On glisse ainsi du cadre rassurant du foyer vers une remarque qui réinjecte le monde dans sa bulle avec la vidéo de Harilay Rabenjamina ; on parcourt des espaces de transit avec les installations de Tolia Astakhishvili et Simon Kässig, qui évoquent un entre-deux inquiétant entre activité passée et immobilisme présent ; et l’on se voit confronté à l’incompréhension quotidienne d’êtres en décalage existentiel avec l’installation de Rosemarie Trockel.
On vogue et l’on s’échoue avec la très belle correspondance de la barque retournée de Rosa Joly qui obstrue et habille l’espace, réminiscence d’un spectre évadé dans une photographie du passé et la toile de Sebastian Wiegand et sa figure alanguie au creux d’un canapé, découpe radicale d’un intérieur secret.

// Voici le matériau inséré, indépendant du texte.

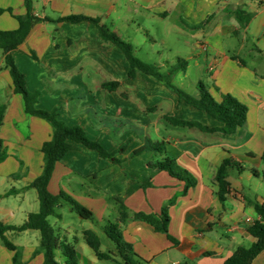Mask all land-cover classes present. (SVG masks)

On étouffe également avec Chantal Akerman sous la litanie de reproches indirects d’une mère empoignant la langue comme vecteur d’une souffrance contagieuse, et l’on touche à la révolte chez Cudelice Brazelton IV, dans l’opposition d’une pièce libre avec la pratique méthodique d’une mère dont le travail de la matière passe par un travail d’organisation et de conformité à un ordre extérieur.

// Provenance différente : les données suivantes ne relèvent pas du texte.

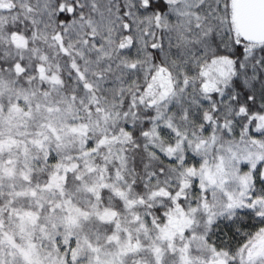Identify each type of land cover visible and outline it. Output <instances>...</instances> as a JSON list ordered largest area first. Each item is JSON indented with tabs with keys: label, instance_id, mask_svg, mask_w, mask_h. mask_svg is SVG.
Masks as SVG:
<instances>
[{
	"label": "snow or ice",
	"instance_id": "snow-or-ice-1",
	"mask_svg": "<svg viewBox=\"0 0 264 264\" xmlns=\"http://www.w3.org/2000/svg\"><path fill=\"white\" fill-rule=\"evenodd\" d=\"M0 264H264V0H0Z\"/></svg>",
	"mask_w": 264,
	"mask_h": 264
}]
</instances>
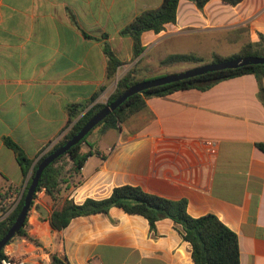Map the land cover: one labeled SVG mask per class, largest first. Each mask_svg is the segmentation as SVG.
<instances>
[{
	"label": "crops",
	"instance_id": "1",
	"mask_svg": "<svg viewBox=\"0 0 264 264\" xmlns=\"http://www.w3.org/2000/svg\"><path fill=\"white\" fill-rule=\"evenodd\" d=\"M161 3L0 0L2 203H17L27 183L4 136L17 142L34 164L40 150L63 134L67 104L88 101L100 87L97 99L104 102L140 56L148 65L159 62L165 55L152 60L148 54L167 41L177 45L172 53L206 58L237 53L260 35L264 45V0L236 5L209 0L202 9L179 0L175 21L158 33L142 32L144 49L132 59L131 38L120 35L121 28ZM103 34L123 62L107 84ZM190 36H205V43L183 47V38ZM204 140L215 143L214 153L207 151ZM260 141L264 105L253 74L221 80L205 91L149 97L146 108L119 129L93 131L88 142L97 152L76 175L64 177L68 182L54 196L36 193L26 216L28 237L14 236L4 252L30 255L36 246L68 264H194L190 244L169 218L158 220L150 230L143 216L114 206L107 213L74 217L60 230L51 228L49 216L65 198L80 204L131 184L167 198H185L191 216L215 214L237 234L240 264H264V153L255 146ZM59 163L65 164L64 170L70 167L67 157Z\"/></svg>",
	"mask_w": 264,
	"mask_h": 264
},
{
	"label": "trees",
	"instance_id": "2",
	"mask_svg": "<svg viewBox=\"0 0 264 264\" xmlns=\"http://www.w3.org/2000/svg\"><path fill=\"white\" fill-rule=\"evenodd\" d=\"M179 0H162L159 7L145 10L137 14L129 23L120 30V35L128 36L132 41V59L141 55L144 47L141 43V34L151 30L155 33L164 29L165 24L174 22L176 8ZM197 8L202 9L209 0H189ZM230 5H236L241 0H222ZM243 30V29H239ZM86 37H92L83 32ZM103 39L102 50L105 56V83L111 82L116 75L117 68L123 63L108 42L107 34L101 35ZM239 56H264L263 37L257 42H246L237 53L229 56H221L212 53L209 58L195 53H171L159 60L160 65L173 63L192 62L197 65L209 62H218L236 58ZM149 68L143 62L142 56L131 66V68L117 80L114 90L108 98L102 102L97 99L103 87L84 103H70L65 107L67 113V124L63 134L47 149L44 146L37 161L33 164L32 158L28 157L24 149L8 136L3 137L4 144L10 148L17 160L21 172L27 177L25 189L17 203L12 207L13 202L5 203L0 207V212H5L0 217V239L15 220L23 203L26 188L29 185L38 163L52 150L62 145L71 138L97 111L108 103L112 102L127 87L139 81L152 79L147 77L144 71ZM253 74L259 86V98L264 105V64L244 65L231 69H222L208 72L202 75L180 79L156 87H151L135 93L124 100L114 111L95 125L88 134L77 144L72 146L65 154L46 166L36 186V193L44 191L50 196L61 188V184L68 182L64 177H72L79 172L85 160L97 150L88 142L89 135L93 130L106 132L109 129H119L120 125L130 117L146 108V99L153 96H166L175 91L197 89L205 91L215 83L241 76ZM255 146L264 153V141L256 142ZM63 157L70 160V167L64 170ZM33 197V199H34ZM4 198V197H3ZM2 198V199H3ZM2 201H0V204ZM32 204V202H31ZM121 208L128 214L143 216L154 230L155 223L162 218L171 219L179 226L183 240L191 247V259L194 264H240L239 243L237 234L227 227L215 214L206 213L200 216H191L187 212V200L185 198L171 199L155 193L148 192L138 185L123 184L113 187L110 195L101 199L86 198L82 203H74L72 199L65 198L60 208L55 209L49 216V223L53 230H60L66 227L70 220L77 216L89 215L92 213H107L111 207ZM26 221L16 235L28 237L26 232ZM15 235V236H16ZM11 240V239H10ZM7 242V244L10 242ZM6 244V245H7ZM4 256V248L0 250V259ZM50 264H68L65 258L51 255Z\"/></svg>",
	"mask_w": 264,
	"mask_h": 264
},
{
	"label": "water",
	"instance_id": "3",
	"mask_svg": "<svg viewBox=\"0 0 264 264\" xmlns=\"http://www.w3.org/2000/svg\"><path fill=\"white\" fill-rule=\"evenodd\" d=\"M252 64H264V56H239L236 58L218 61V62L203 63L181 72L170 73L160 77L139 81L127 87L112 102L105 105L103 108L97 111L92 117H90L87 120V122L71 138H69L62 145L58 146L57 148L49 152L38 163V165L35 168L34 174L31 178V181L26 188V192L23 197V203L19 212L15 220L11 224V226L8 228V230L0 239V250L4 248L7 242L10 239H12L22 228L24 224V220L26 219L28 210L30 208L31 202L33 201L38 179L43 169L46 166H48L50 163L55 161L58 157L65 154L72 146H74L79 141H81L95 125H97L112 111H114L129 96L138 93L140 91H143L145 89L156 87L180 79L194 77L217 70L231 69L239 66L252 65Z\"/></svg>",
	"mask_w": 264,
	"mask_h": 264
},
{
	"label": "rangeland",
	"instance_id": "4",
	"mask_svg": "<svg viewBox=\"0 0 264 264\" xmlns=\"http://www.w3.org/2000/svg\"><path fill=\"white\" fill-rule=\"evenodd\" d=\"M199 40L203 41L202 43H205V36H190V38L185 37V38H183L182 46L183 47L190 46V47H196L197 48L198 47L197 44H198ZM166 43H167V45H165L162 49H159L158 51L152 50L148 54L149 59L153 60V58H155L157 56H161V55L166 56V54L168 55V54H171L172 51L173 52L175 51V48L177 47L176 44H173V43L168 42V41ZM194 66H196V64L192 63V62L173 63V64H168V65H160L158 62L157 63L153 62L152 64L149 65V68L144 71V74L148 75L147 77L155 76V78H156V77H160L163 75L170 74L169 73L170 71L173 73L181 72V71H184L186 69L192 68ZM90 135H89V137H90ZM11 202H13V199L10 201V203Z\"/></svg>",
	"mask_w": 264,
	"mask_h": 264
},
{
	"label": "built area",
	"instance_id": "5",
	"mask_svg": "<svg viewBox=\"0 0 264 264\" xmlns=\"http://www.w3.org/2000/svg\"><path fill=\"white\" fill-rule=\"evenodd\" d=\"M203 144L209 153H214L216 146L213 141L204 140ZM16 203L13 202L12 207H14ZM4 205V203L0 204V207ZM6 213L0 212V217H3ZM0 264H50L49 256L44 249L40 247H36L33 250V253L30 255L23 256H13L8 252H4V256L0 259Z\"/></svg>",
	"mask_w": 264,
	"mask_h": 264
}]
</instances>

Une exposition forte, donc, qui joue avec les confins de l’épuisement et du regret pour tendre un miroir acéré face à nos consciences encombrées d’enfants. Un miroir qui peut tout aussi bien perdre son tain et, quand il laisse entrevoir ce qui le précède, nous expose à la menace de reporter ce poids dans le rôle de parent, nous exhortant à remettre en cause notre place dans la cécité du quotidien.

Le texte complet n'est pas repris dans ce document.